Ce mot biblique exode ouvre toujours les plaies mal cicatrisées de notre
mémoire nationale.
Ma famille voulait rejoindre l'Amérique du Sud.
Ma mère avait obtenu les précieux visas pour le Brésil quelques mois après
la signature de l’armistice du 19 juin 1940 à Bordeaux, capitale tragique
d’une France vaincue.
Le « visa pour la famille »1 faisait partie de trente mille autres, dont ceux
de la Cour royale du Luxembourg délivré par Aristide Mendes, le fameux
et dévoué consul du Portugal.
Pour rejoindre Lisbonne mes parents, ma sœur
aînée et mon frère, nous avons enduré les routes
tortueuses d’une Espagne, qui l’année précédente,
avait été dévastée et baignée dans un bain de sang.
Mon premier souvenir est celui d’une longue berline
noire, que le temps écoulé semble rendre plus
sombre encore.
Arrivés à Lisbonne après un pénible et long voyage, nous embarquâmes
pour Rio de Janeiro à bord du paquebot de la compagnie Lloyd Brasileira,
le Bagé, ex-navire allemand du nom de Sierre Nevada.

» EXTRAITS DES ENTRÉES
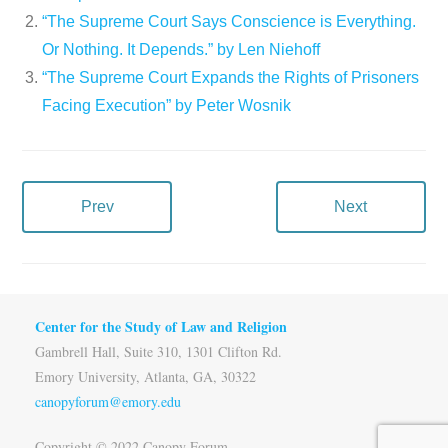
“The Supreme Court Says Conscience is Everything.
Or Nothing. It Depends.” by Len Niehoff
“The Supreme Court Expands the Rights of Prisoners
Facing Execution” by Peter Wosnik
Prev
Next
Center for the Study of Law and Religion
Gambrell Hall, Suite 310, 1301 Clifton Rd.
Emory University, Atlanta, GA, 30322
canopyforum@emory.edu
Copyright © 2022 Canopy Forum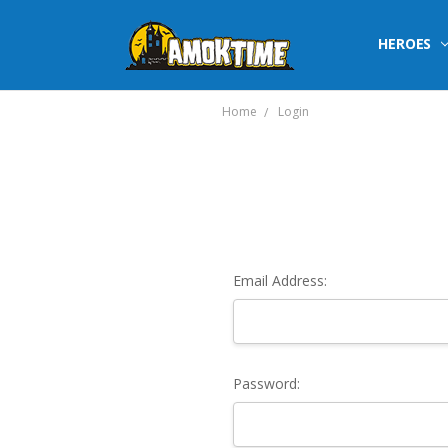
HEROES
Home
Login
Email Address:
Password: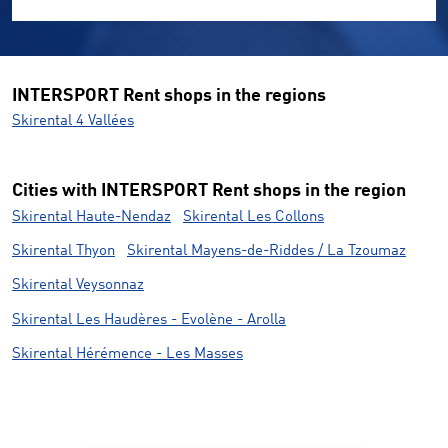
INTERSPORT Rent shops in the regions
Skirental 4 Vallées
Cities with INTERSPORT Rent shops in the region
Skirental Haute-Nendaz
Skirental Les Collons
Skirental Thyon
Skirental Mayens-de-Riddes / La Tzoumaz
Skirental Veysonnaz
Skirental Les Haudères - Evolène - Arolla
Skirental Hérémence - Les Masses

» CONSIGNES
1) Dites si chacune des affirmations suivantes concorde avec le texte proposé, en répondant par oui ou non et en citant les mots décisifs du texte : (a) la famille voulait rejoindre l'Amérique du Sud ; (b) c'est le père qui avait obtenu les visas pour le Brésil ; (c) la famille a embarqué à Lisbonne pour Rio de Janeiro.
2) Relevez toutes les villes nommées dans le texte proposé.
3) D'après le texte proposé, à bord de quel paquebot la famille a-t-elle embarqué pour Rio de Janeiro ?

» RÉPONSES
1)
(a) Oui : « Ma famille voulait rejoindre l'Amérique du Sud. »
(b) Non : « Ma mère avait obtenu les précieux visas pour le Brésil »
(c) Oui : « Arrivés à Lisbonne après un pénible et long voyage, nous embarquâmes pour Rio de Janeiro »

2) Bordeaux, Lisbonne, Rio de Janeiro

3) À bord du Bagé, paquebot de la compagnie Lloyd Brasileira.